• [Cosa svolgere] Trasforma in elenco puntato il paragrafo del testo su borragine e marruca che comincia con «Descritta formalmente nel 1768», mantenendone i fatti principali.

• [Testo in esame]
<<<<
La Borragine.

Non esistono notizie certe sull’origine botanica della borragine officinale, né precisi riscontri scientifici sui suoi passati utilizzi.

Secondo alcuni interpreti, la pianta costituiva l’ingrediente segreto del “Nepenthes” omerico, prodigiosa bevanda in grado di donare l’oblio, mentre gli autori classici ritenevano che la sua assunzione rendesse l’uomo euforico.

Nel corso del cinquecento il botanico senese Pietro Andrea Mattioli, annotava che in antichità la specie veniva impiegata per curare malinconia e tristezza ed è noto inoltre che i Celti se ne servissero per infondere coraggio ai guerrieri prima della battaglia.

Oggi i semi di borragine sono riconosciuti come una delle migliori fonti vegetali di acidi grassi essenziali.

Le altre parti della pianta, fiori, foglie, frutti, fusto e radici, contengono sostanze tossiche per il fegato ed il loro impiego alimentare e medico è dunque sconsigliato.

L’impiego alimentare delle foglie richiede estrema moderazione.

La Marruca.

Descritta formalmente nel 1768 dal botanico scozzese Philip Miller, la marruca è un arbusto perenne, cespuglioso, con rami dotati di spine pungenti, rigide, acutissime e ineguali, la più lunga diritta, la più breve ricurva.

I frutti hanno forma di disco e sapore di mela essiccata.

I reperti fossili indicano Europa meridionale e Asia occidentale come zone d’origine della specie, che poi si diffuse naturalizzandosi in altre regioni, tra cui il Nord Africa, dove era utilizzata come pianta medicinale e per la realizzazione di recinzioni.

Plinio riteneva invece che la marruca provenisse da Paliurus, una località situata nei pressi del golfo di Bomba, lungo la costa libica.

La medicina tradizionale impiega i frutti di “Paliurus spina-christi” a scopo diuretico, nel trattamento di calcoli e per ridurre i livelli plasmatici di colesterolo.

Secondo studi recenti, i principi attivi della marruca possiedono anche consistenti proprietà antimicrobiche.
>>>>
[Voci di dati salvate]
<<<<
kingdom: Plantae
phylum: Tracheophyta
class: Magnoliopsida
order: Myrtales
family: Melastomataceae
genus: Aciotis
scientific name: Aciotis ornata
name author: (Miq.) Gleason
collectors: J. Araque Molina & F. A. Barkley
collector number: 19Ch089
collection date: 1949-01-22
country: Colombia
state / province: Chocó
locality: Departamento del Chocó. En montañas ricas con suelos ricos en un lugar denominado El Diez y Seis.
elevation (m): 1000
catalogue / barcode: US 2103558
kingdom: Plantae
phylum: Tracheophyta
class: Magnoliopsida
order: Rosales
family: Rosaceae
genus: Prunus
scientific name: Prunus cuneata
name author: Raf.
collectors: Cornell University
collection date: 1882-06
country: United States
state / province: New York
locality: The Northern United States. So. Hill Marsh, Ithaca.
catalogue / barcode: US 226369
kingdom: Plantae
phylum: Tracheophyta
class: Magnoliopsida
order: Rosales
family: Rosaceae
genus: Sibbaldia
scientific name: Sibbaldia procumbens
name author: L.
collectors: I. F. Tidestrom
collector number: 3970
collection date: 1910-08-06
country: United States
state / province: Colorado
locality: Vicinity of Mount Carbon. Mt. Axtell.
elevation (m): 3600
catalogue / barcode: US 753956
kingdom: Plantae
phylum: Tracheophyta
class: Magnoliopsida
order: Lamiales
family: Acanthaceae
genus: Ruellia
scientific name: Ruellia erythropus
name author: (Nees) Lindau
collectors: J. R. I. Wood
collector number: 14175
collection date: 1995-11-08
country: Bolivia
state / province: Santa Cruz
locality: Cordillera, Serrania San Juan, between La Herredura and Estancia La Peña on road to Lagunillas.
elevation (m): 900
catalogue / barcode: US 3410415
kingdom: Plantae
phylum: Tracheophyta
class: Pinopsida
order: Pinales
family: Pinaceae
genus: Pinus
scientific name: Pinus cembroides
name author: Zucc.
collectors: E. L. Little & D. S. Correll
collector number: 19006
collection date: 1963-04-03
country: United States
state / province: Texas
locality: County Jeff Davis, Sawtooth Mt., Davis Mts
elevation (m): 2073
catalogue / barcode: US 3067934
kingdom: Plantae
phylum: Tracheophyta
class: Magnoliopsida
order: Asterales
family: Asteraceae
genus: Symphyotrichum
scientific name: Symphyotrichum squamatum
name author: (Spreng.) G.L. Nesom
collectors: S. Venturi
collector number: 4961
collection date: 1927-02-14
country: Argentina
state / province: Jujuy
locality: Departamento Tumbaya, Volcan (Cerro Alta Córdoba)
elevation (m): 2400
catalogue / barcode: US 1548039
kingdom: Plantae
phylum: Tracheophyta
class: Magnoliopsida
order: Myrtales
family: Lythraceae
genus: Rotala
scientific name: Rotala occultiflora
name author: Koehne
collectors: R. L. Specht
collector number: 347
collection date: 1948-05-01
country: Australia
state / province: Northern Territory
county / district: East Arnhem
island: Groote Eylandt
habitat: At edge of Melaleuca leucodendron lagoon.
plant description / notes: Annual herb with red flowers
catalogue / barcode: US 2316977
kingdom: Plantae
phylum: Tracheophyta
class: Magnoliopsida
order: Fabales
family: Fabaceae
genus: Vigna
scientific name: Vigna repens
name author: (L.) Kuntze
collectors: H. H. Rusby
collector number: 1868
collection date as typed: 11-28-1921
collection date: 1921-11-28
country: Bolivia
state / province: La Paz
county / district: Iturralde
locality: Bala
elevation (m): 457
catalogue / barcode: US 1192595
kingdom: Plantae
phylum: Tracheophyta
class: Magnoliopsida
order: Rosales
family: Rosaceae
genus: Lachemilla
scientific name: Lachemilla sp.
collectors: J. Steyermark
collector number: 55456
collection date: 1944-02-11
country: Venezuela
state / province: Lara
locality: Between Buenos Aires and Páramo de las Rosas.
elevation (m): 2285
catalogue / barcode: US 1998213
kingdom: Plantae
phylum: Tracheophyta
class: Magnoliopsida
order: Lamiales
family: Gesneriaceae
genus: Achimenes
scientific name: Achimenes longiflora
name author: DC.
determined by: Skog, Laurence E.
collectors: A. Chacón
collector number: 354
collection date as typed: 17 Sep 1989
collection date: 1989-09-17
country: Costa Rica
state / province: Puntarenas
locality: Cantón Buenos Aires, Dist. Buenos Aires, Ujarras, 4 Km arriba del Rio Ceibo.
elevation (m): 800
>>>>
• [Risposta scritta]
- Descritta formalmente nel 1768 dal botanico scozzese Philip Miller
- Arbusto perenne e cespuglioso
- Rami con spine pungenti, rigide, acutissime e ineguali: la più lunga diritta, la più breve ricurva